Exercise objective: Please reproduce the lines below word for word, leaving out the pictures.
— begin —
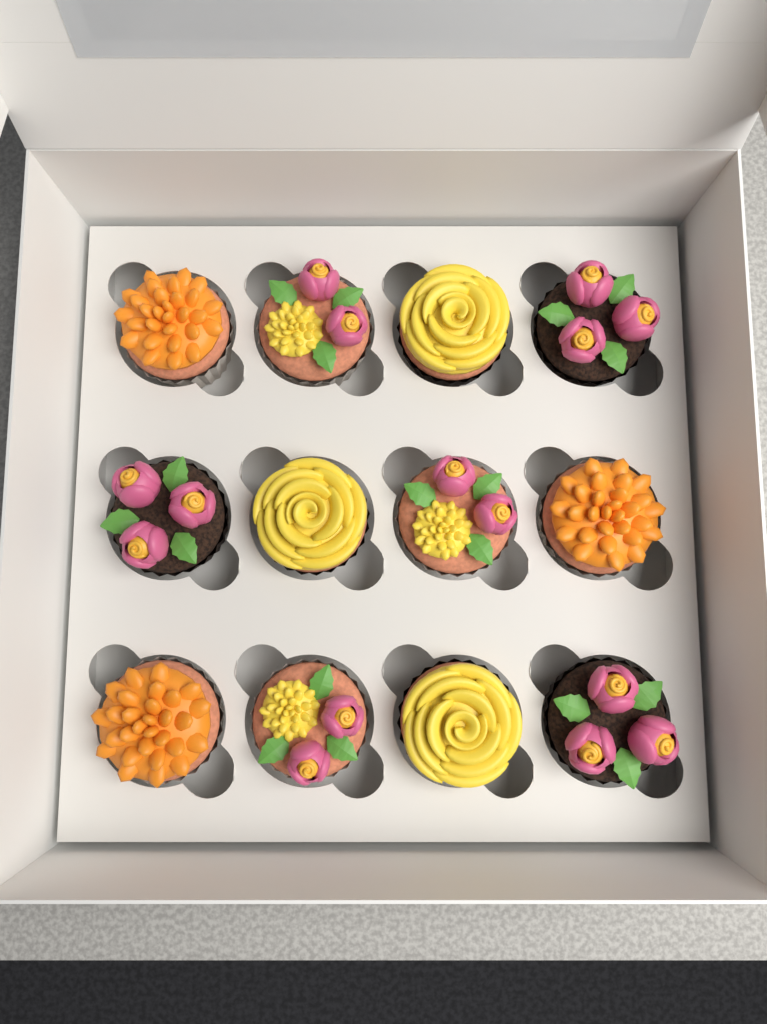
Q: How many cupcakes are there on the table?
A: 12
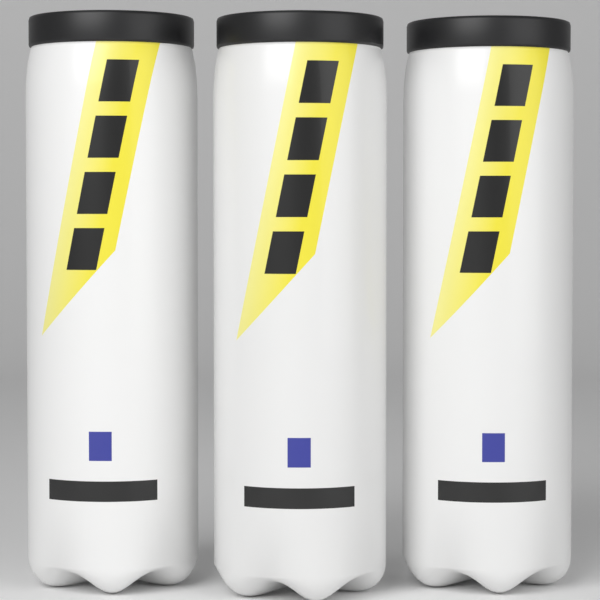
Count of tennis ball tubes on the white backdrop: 3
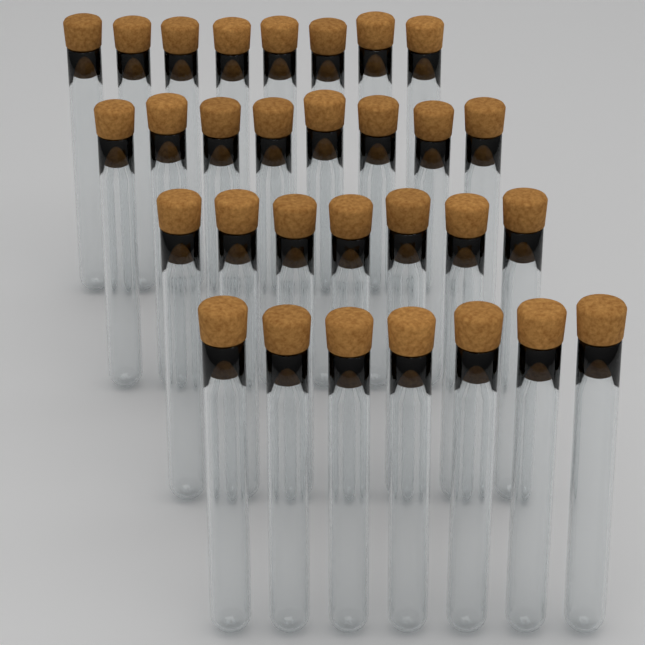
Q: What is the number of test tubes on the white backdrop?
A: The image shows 30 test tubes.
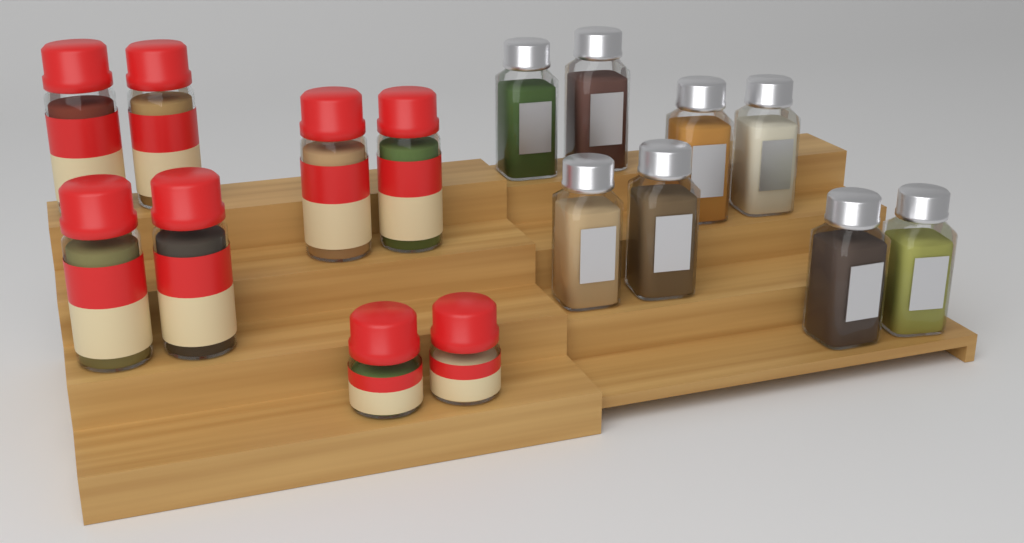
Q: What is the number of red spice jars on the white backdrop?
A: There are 8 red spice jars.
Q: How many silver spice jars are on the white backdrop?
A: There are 8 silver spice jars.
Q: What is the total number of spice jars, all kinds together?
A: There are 16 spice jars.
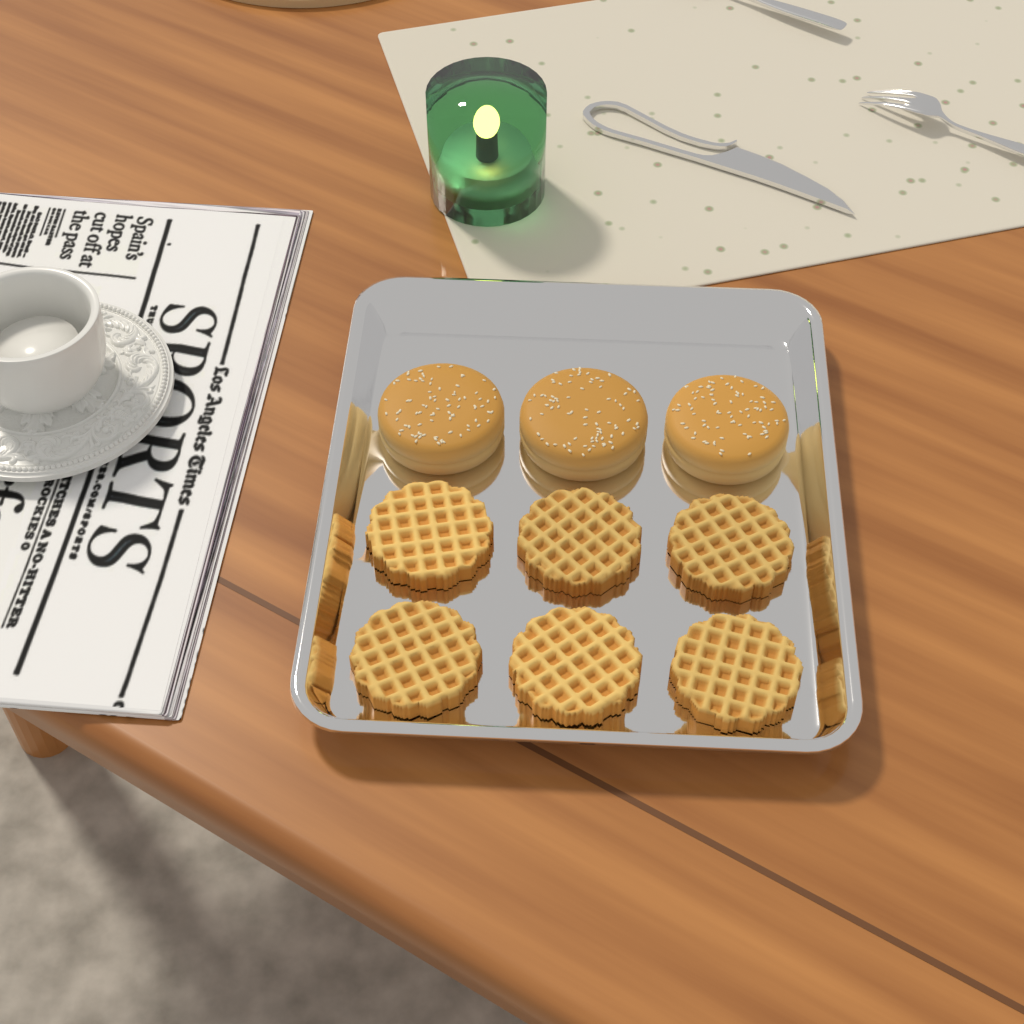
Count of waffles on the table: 6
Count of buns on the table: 3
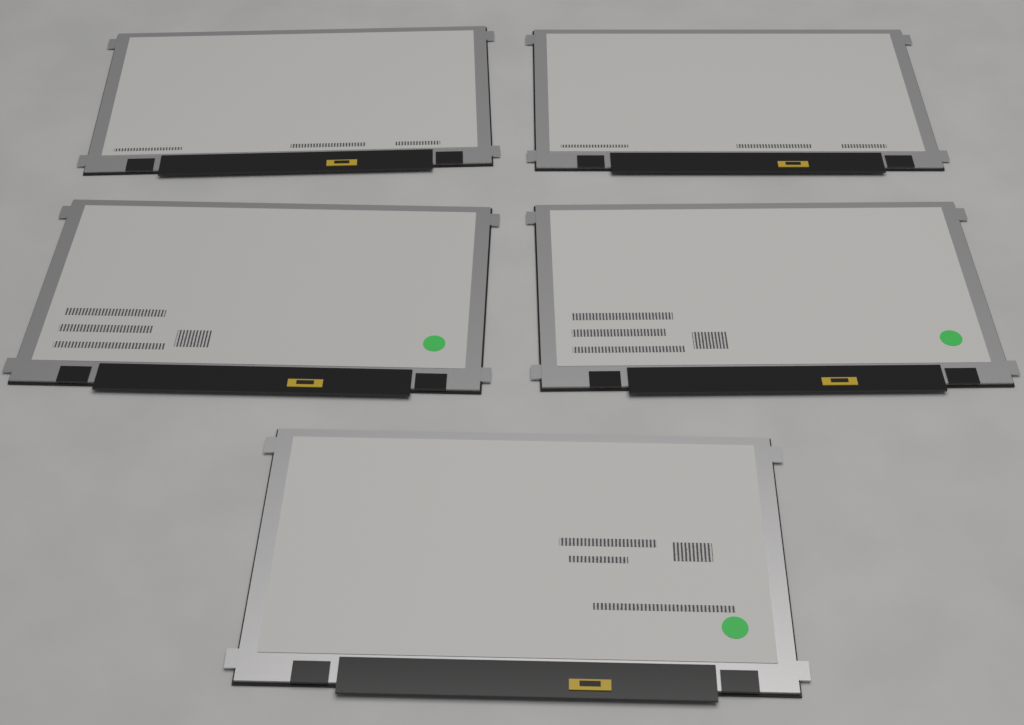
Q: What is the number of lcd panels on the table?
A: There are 5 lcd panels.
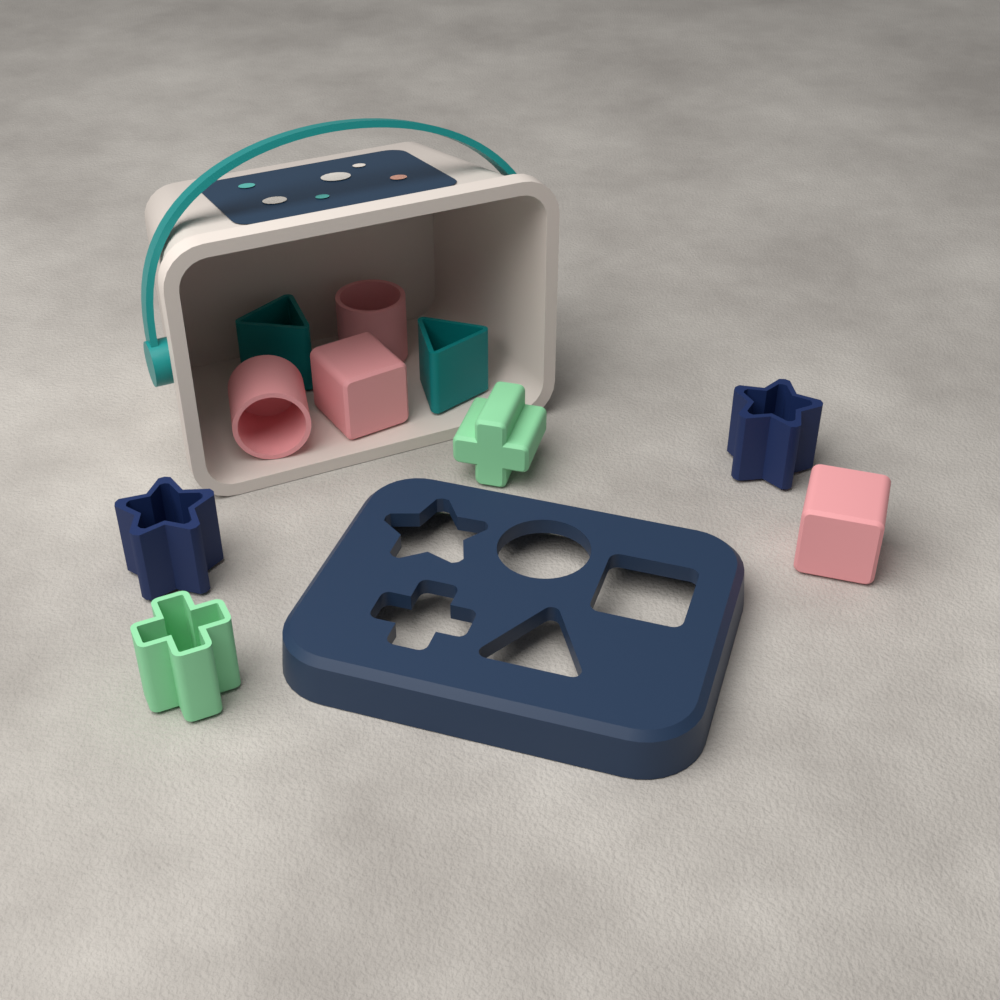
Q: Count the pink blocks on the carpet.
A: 4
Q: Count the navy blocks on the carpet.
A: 2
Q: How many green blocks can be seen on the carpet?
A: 2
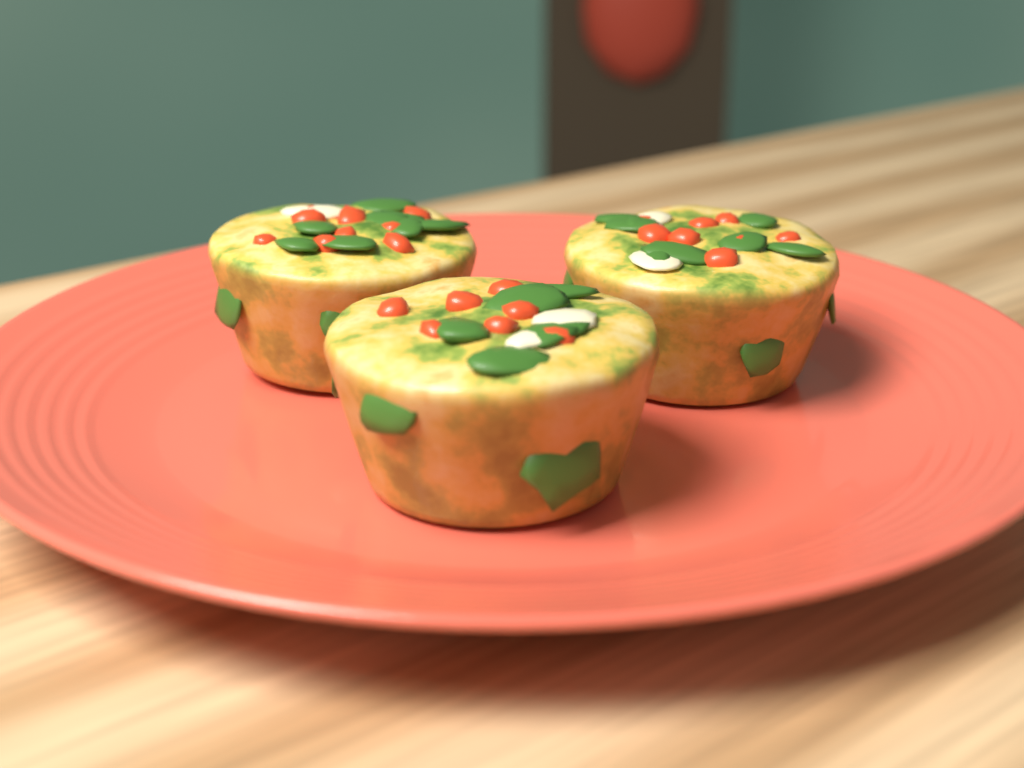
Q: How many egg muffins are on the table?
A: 3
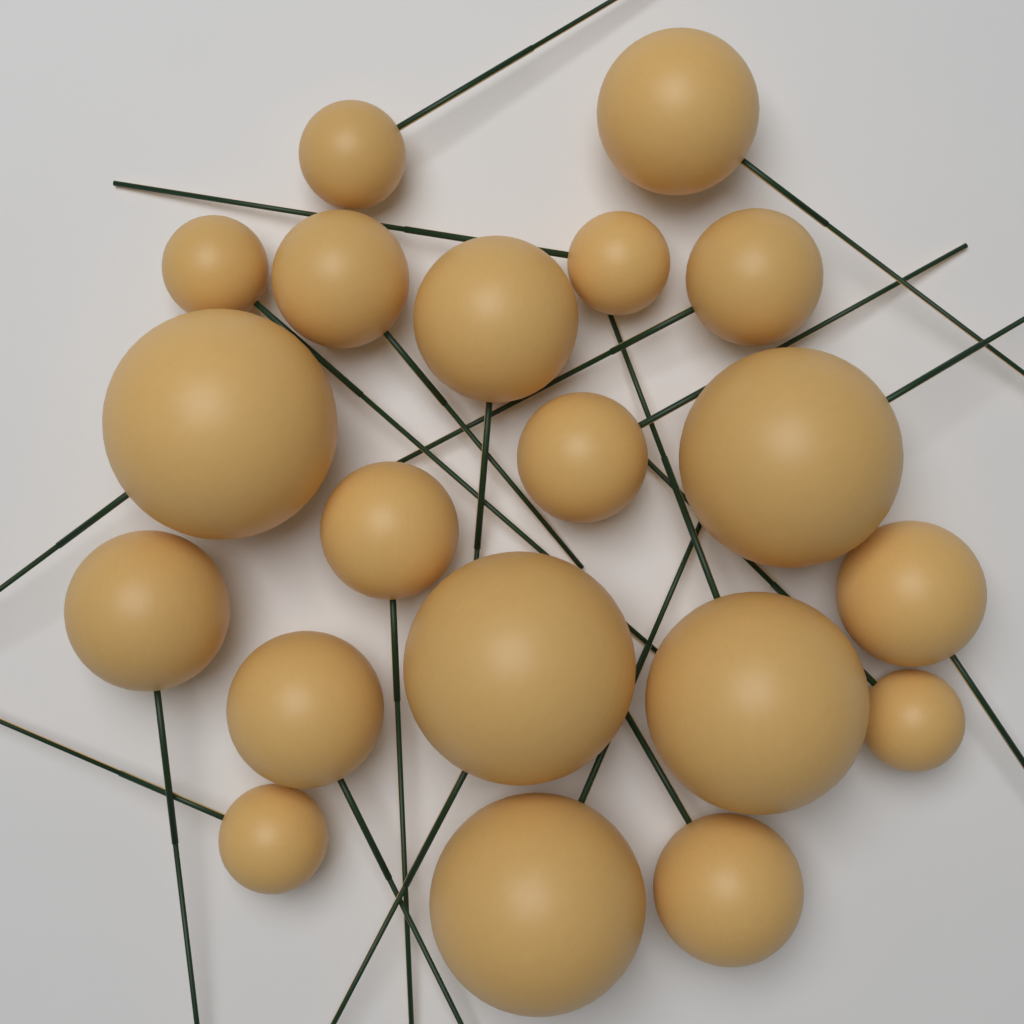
— end —
Exercise result:
Q: How many cupcakes are there on the table?
A: 12
Count of tennis ball tubes on the white backdrop: 3
Q: What is the number of test tubes on the white backdrop?
A: The image shows 30 test tubes.
Q: What is the number of red spice jars on the white backdrop?
A: There are 8 red spice jars.
Q: How many silver spice jars are on the white backdrop?
A: There are 8 silver spice jars.
Q: What is the total number of spice jars, all kinds together?
A: There are 16 spice jars.
Count of waffles on the table: 6
Count of buns on the table: 3
Q: What is the number of lcd panels on the table?
A: There are 5 lcd panels.
Q: Count the pink blocks on the carpet.
A: 4
Q: Count the navy blocks on the carpet.
A: 2
Q: How many green blocks can be seen on the carpet?
A: 2
Q: How many egg muffins are on the table?
A: 3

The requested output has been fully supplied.